After upgrading Spring Boot from 3.3.10 to 3.4.6 and Spring Cloud from 2023.0.5 to 2024.0.1 we face the following errors in Production logs related to Feign client

Caused by: feign.RetryableException: Connection refused executing POST http://SERVICE-NAME/Path/Path/last-session

It was difficult to find the rootcause because this bug was flaky and happened on 1-2 instances out of 40.
After investigation it turned out that in spring-beans-6.2.7 there was a breaking change in instantiating singleton beans. In new version locks for singleton beans were omitted for some cases and it leads to inconsistent behaviour of the service. In our case it was caused that some Feign clients were declared with @Lazy and were not instantiated on startup.

So now to fix this issue we need to add spring.locking.strict=true to all our services (more then 400) to eliminate this breaking change. It's not clear for our company (Playtika) why it wasn't set by default!

Comment From: kptfh

https://github.com/OpenFeign/feign/issues/1868

Comment From: bclozel

I'm not aware of any problem in Spring Framework nor any change that could have caused this. I'm closing this now because I don't see anything actionable on our side.

Comment From: kptfh

This commit in Spring Beans module introduces breaking change.

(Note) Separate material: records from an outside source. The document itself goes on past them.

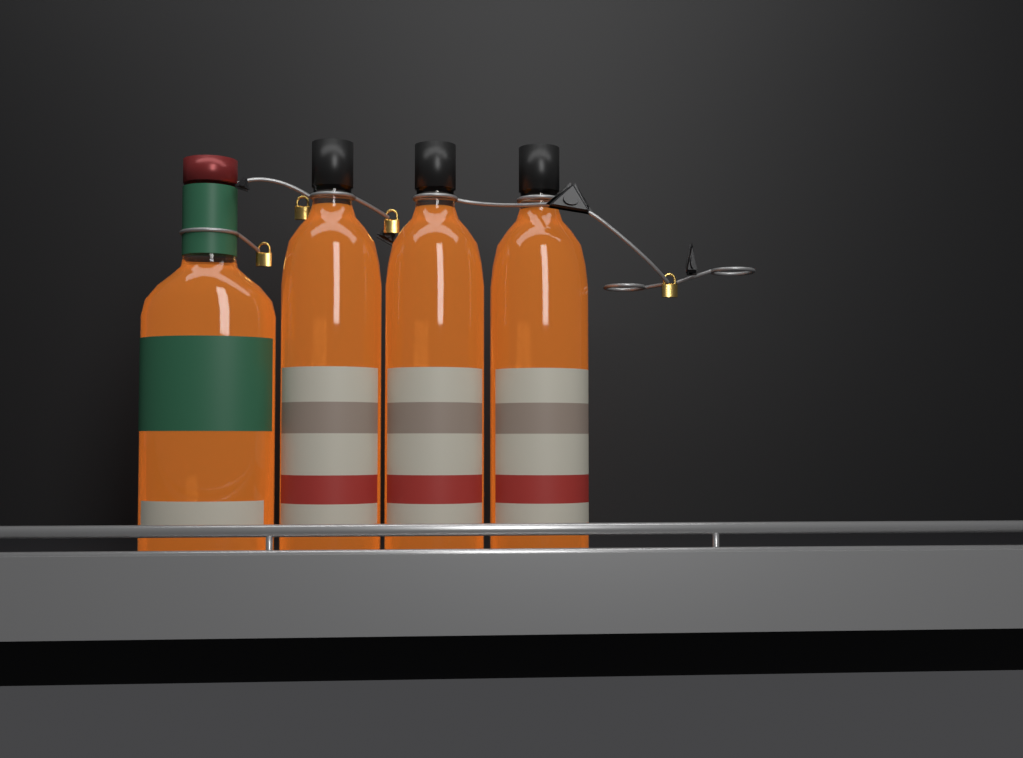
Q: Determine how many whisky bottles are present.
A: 4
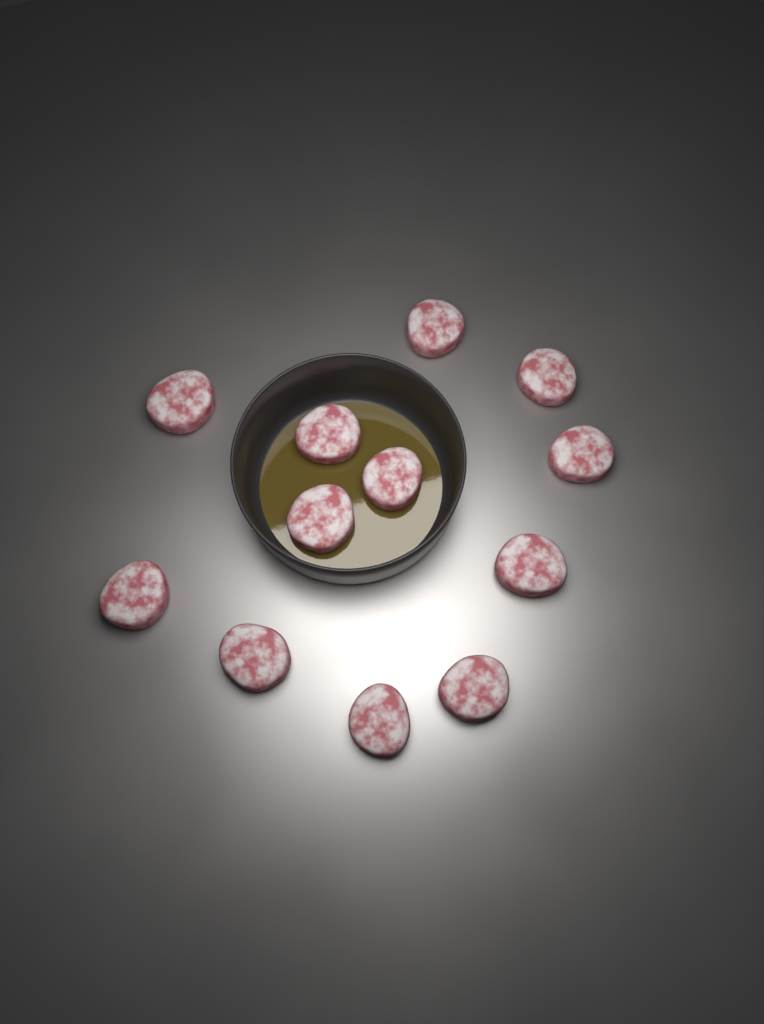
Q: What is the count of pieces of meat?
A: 12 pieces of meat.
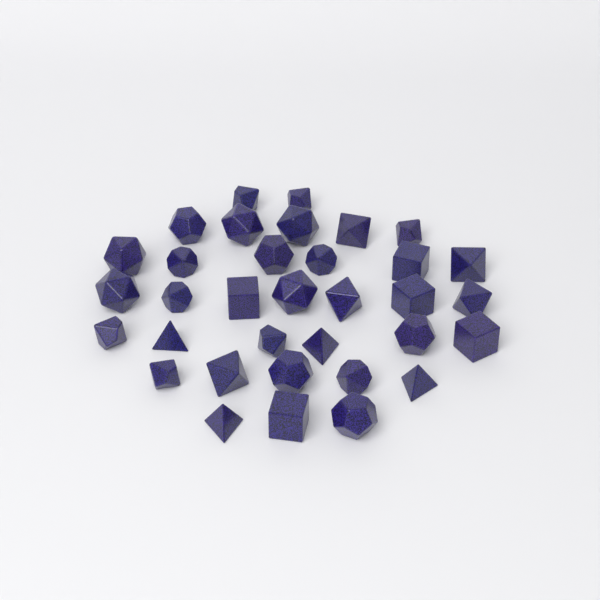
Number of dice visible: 34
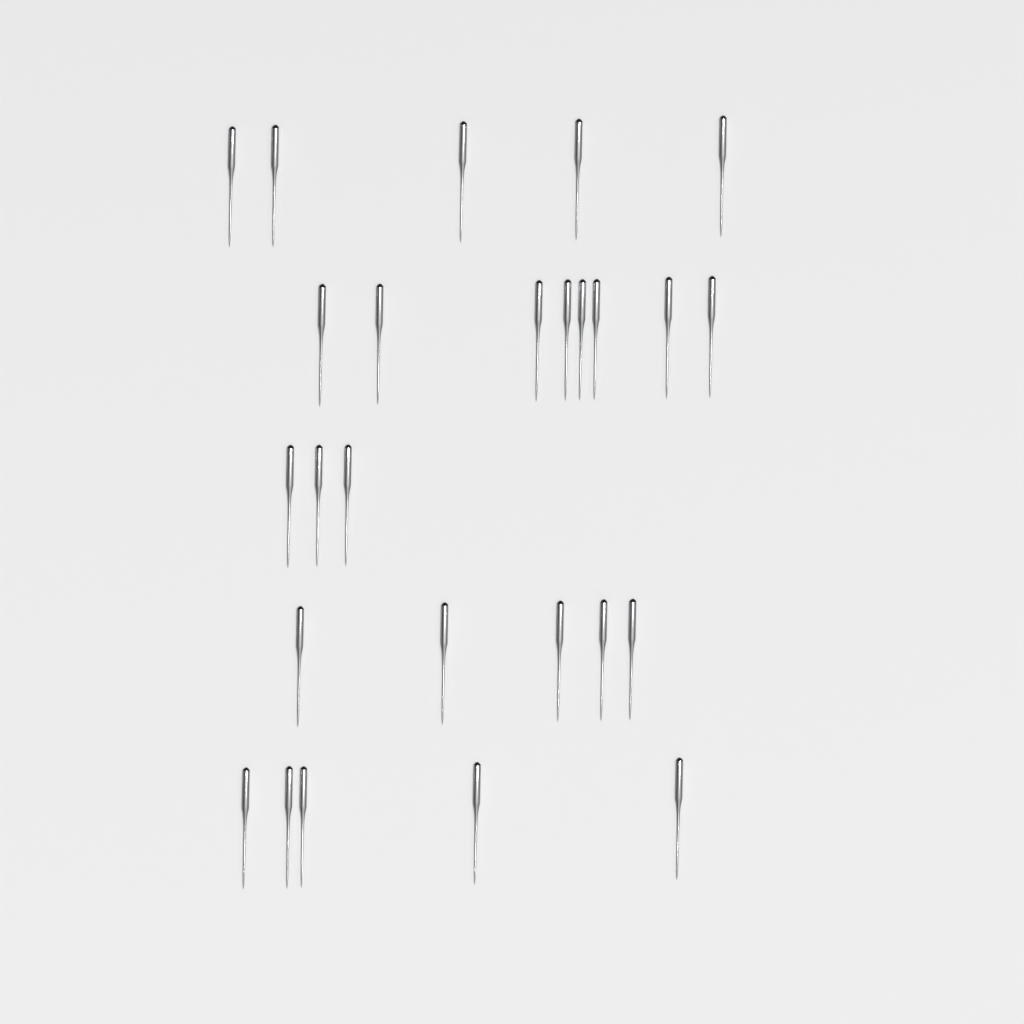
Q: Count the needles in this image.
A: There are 26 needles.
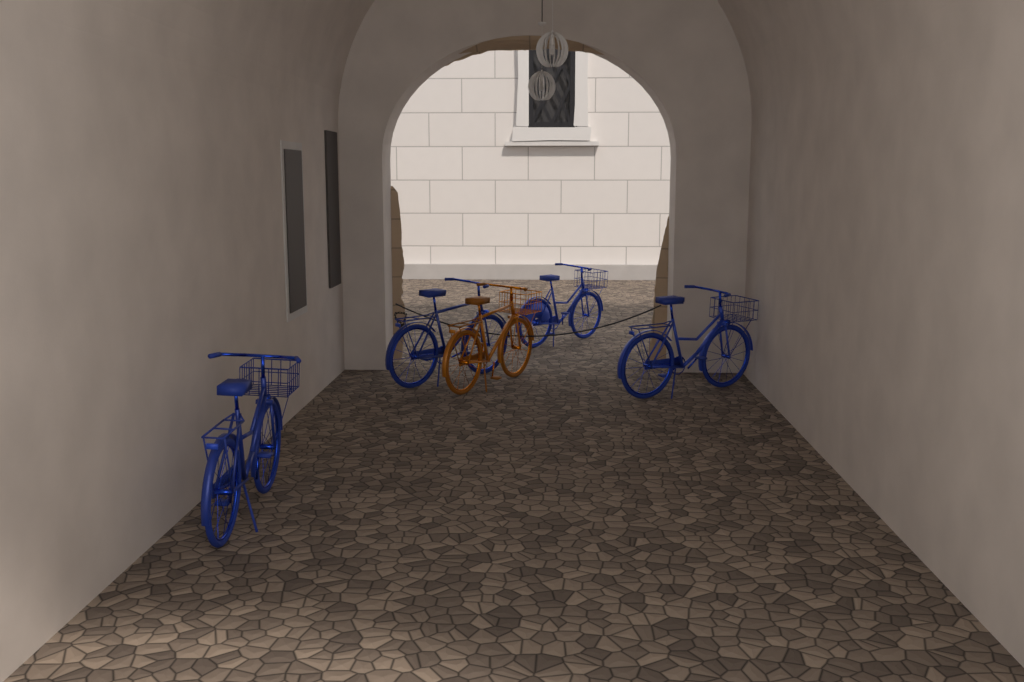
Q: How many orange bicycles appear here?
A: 1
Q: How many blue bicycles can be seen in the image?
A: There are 4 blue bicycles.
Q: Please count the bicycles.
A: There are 5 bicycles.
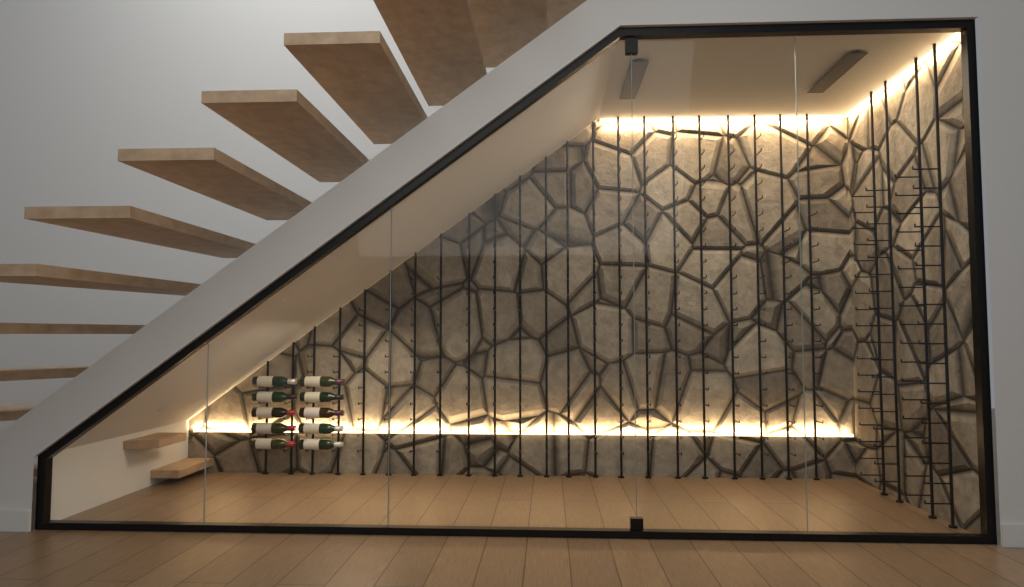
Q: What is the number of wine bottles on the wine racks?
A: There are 10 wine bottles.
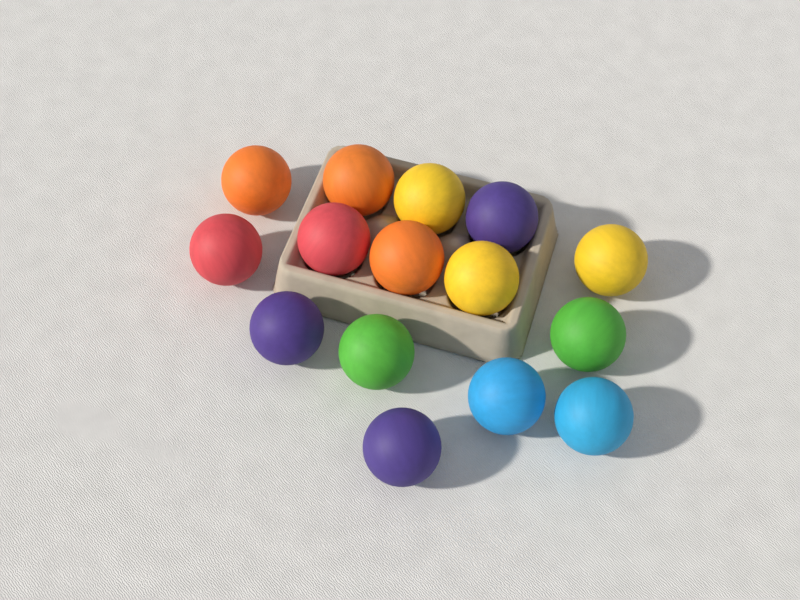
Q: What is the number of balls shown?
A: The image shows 15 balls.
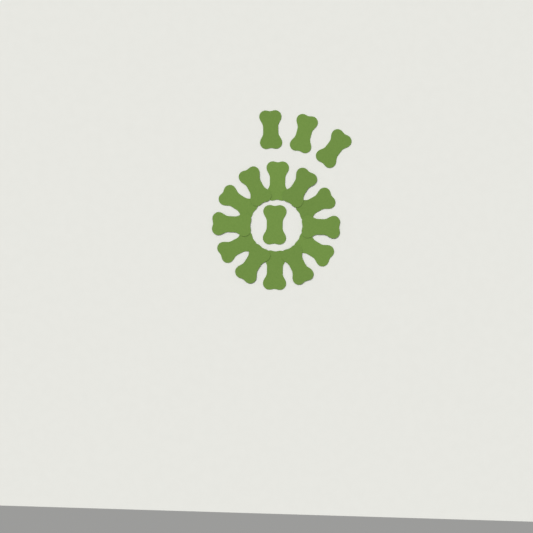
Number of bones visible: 16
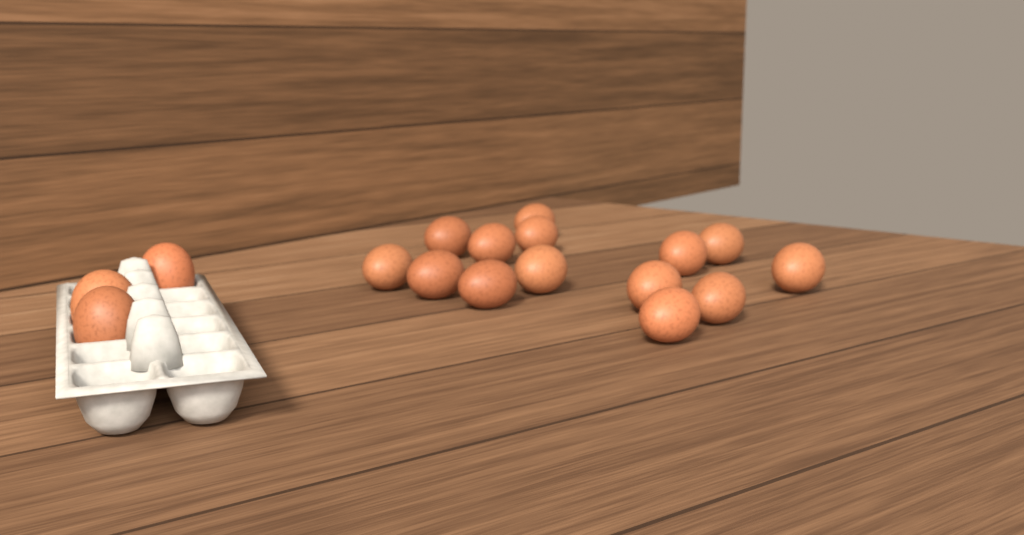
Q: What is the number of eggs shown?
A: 17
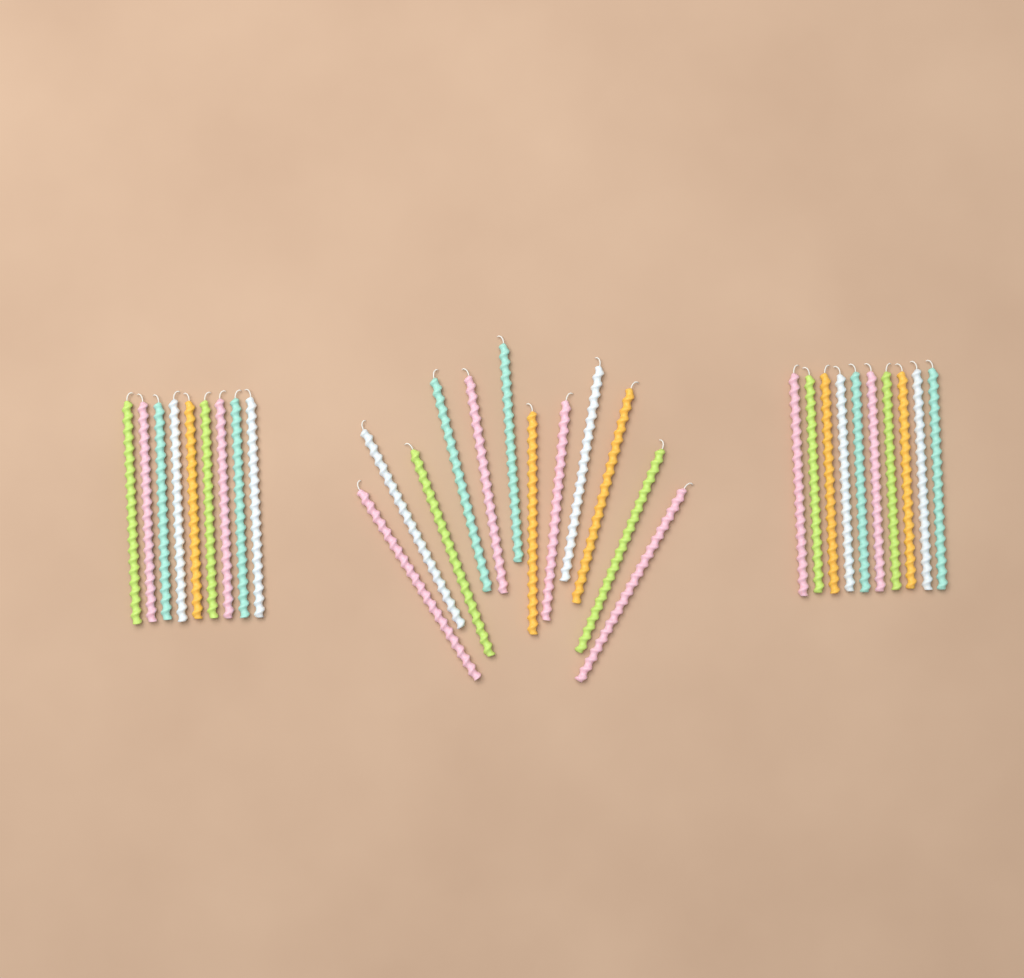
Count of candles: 31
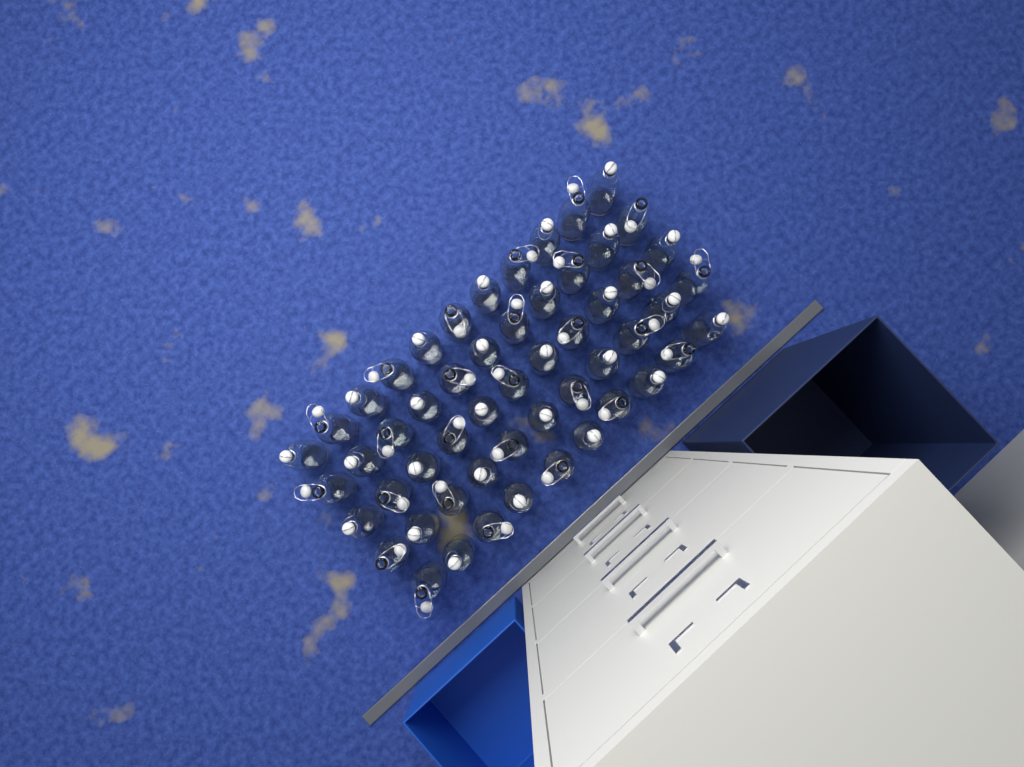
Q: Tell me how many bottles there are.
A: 54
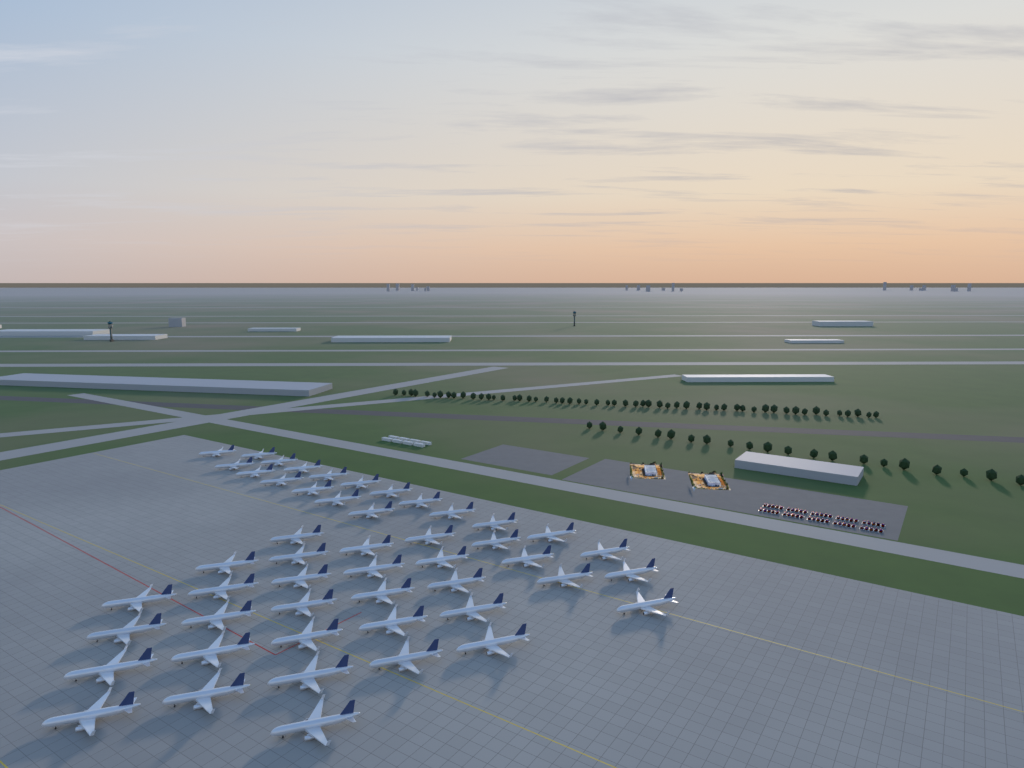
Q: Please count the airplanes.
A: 49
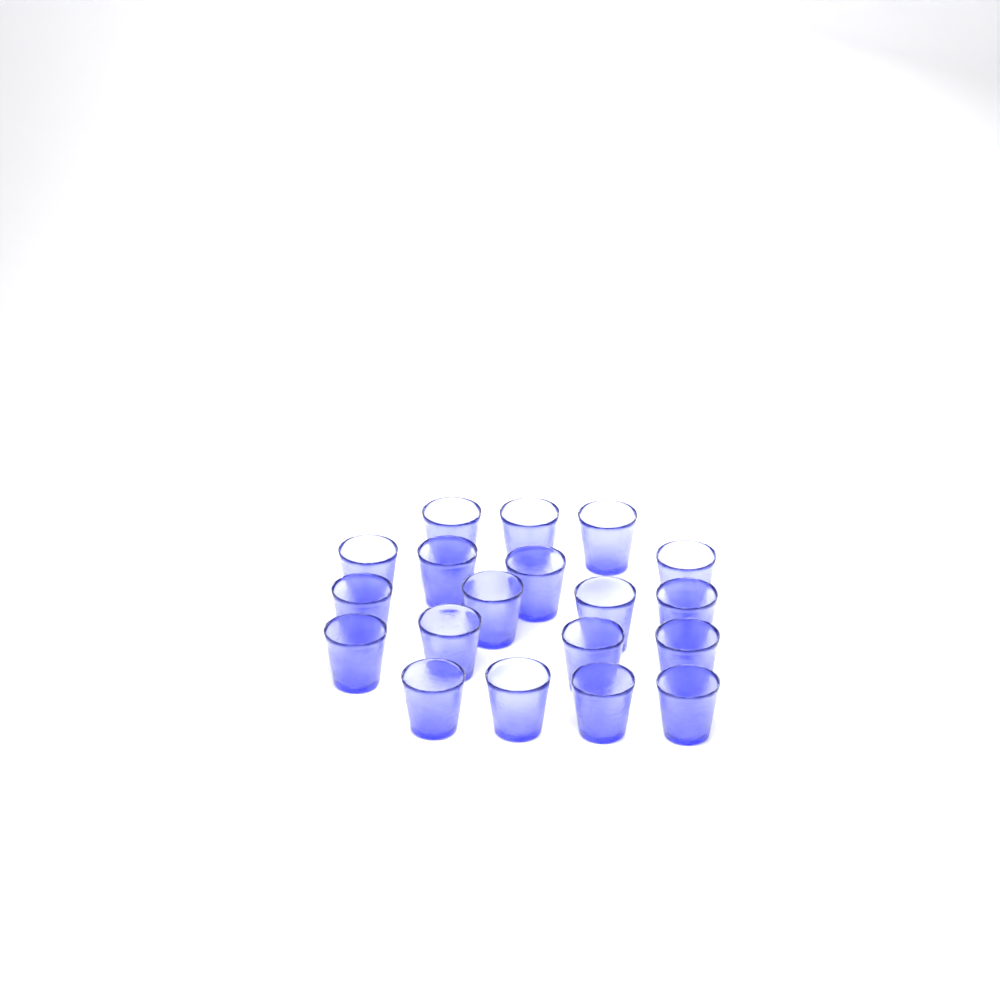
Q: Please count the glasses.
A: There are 19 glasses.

In method getObjectFromFactoryBean there is no strict lock now while instantiating singleton object not from main thread. All @Lazy objects falls to this case.

If FactoryBean (like FeignClientFactoryBean ) is not thread-safe it may lead to incorrect beans instantiated. FeignClientFactoryBean not thread safe

I just want to stress that all @Lazy beans with not thread-safe factories may be incorrectly instantiated now. Taking into account the wide usage of @FeignClient the impact for services may be significant while upgrading to new Spring Boot. It should be a good practice to keep code backward compatible so you need to set spring.locking.strict=true by default.

Comment From: bclozel

@kptfh now that we know that this is not strictly related to feign, can you comment on #34902 then and explain the factorybean setup?

Comment From: kptfh

You are right. It's not related to just Feign. It's related to all not thread-safe factory beans. And taking into account that there is no requirement to keep factory beans thread-safe, it potentially may affect a lot of beans (not Feign only).

The problem is that object = doGetObjectFromFactoryBean(factory, requiredType, beanName) is not protected by any locks now and in case of concurrent calls may lead to side effects in factory beans (bean factory may change it's state in unpredictable way).

Here is the config that leads to concurrent calls to FeignClientBeanFactory:

    @Bean
    public EvaluatorService evaluatorService(EvaluationClient client) {
        return new EvaluatorService(client);
    }

   @Bean
    public HealthIndicator clientWarmupHealthIndicator(@Lazy EvaluationClient client) {
        return new ClientWarmupHealthIndicator(client);
    }

I'm not sure if 34902 is related to my issue.